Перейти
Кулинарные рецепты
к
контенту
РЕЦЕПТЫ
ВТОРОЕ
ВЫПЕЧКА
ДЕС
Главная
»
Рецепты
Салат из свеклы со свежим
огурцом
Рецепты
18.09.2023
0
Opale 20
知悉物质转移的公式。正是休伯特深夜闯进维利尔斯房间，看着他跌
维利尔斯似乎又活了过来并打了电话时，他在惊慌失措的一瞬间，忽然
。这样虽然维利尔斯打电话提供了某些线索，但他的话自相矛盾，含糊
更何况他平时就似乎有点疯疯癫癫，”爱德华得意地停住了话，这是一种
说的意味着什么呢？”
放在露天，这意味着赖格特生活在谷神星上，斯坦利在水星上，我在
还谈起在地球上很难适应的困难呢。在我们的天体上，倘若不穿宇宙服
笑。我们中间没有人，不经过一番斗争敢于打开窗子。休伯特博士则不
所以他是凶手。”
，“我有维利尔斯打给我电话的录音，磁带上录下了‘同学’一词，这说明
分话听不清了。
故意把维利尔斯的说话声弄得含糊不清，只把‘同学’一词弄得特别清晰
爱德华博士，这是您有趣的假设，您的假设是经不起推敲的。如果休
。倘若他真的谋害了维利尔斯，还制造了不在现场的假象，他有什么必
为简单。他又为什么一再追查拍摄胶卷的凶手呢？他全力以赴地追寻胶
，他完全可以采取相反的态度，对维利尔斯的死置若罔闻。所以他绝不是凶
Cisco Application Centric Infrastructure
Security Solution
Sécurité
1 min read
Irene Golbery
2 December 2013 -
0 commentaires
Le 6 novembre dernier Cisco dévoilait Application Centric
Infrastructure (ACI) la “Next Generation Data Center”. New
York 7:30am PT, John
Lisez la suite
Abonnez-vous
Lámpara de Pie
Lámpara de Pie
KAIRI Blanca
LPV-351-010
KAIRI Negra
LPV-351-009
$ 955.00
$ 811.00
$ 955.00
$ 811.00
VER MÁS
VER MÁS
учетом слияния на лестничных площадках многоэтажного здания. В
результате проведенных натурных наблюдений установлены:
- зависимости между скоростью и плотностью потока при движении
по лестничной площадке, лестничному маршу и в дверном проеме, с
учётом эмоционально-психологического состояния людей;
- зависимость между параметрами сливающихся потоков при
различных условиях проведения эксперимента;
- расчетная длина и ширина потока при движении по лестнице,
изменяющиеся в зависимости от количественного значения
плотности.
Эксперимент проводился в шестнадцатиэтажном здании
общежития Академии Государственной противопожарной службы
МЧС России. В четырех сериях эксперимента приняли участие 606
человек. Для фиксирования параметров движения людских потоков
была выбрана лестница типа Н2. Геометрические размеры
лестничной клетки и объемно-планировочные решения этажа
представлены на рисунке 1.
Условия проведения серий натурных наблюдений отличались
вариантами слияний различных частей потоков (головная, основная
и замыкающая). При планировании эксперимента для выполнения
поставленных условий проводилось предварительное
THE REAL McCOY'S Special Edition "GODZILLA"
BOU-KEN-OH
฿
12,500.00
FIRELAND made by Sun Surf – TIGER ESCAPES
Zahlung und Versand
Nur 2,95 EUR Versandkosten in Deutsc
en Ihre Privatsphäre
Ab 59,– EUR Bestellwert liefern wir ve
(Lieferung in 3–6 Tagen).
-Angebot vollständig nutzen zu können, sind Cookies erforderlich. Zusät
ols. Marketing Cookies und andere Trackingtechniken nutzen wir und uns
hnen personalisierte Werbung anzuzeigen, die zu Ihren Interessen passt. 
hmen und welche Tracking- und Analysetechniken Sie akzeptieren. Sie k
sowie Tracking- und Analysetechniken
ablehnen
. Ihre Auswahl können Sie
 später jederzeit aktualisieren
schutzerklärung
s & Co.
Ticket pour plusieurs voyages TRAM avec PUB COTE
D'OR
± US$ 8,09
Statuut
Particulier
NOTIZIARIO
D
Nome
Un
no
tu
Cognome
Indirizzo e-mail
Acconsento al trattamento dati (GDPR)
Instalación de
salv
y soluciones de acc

+ + + +

— WHAT TO WORK ON —
The answer is a single number, the count of lines in the records that contain the string "потоков".

— REPLY TO THE EXERCISE —
3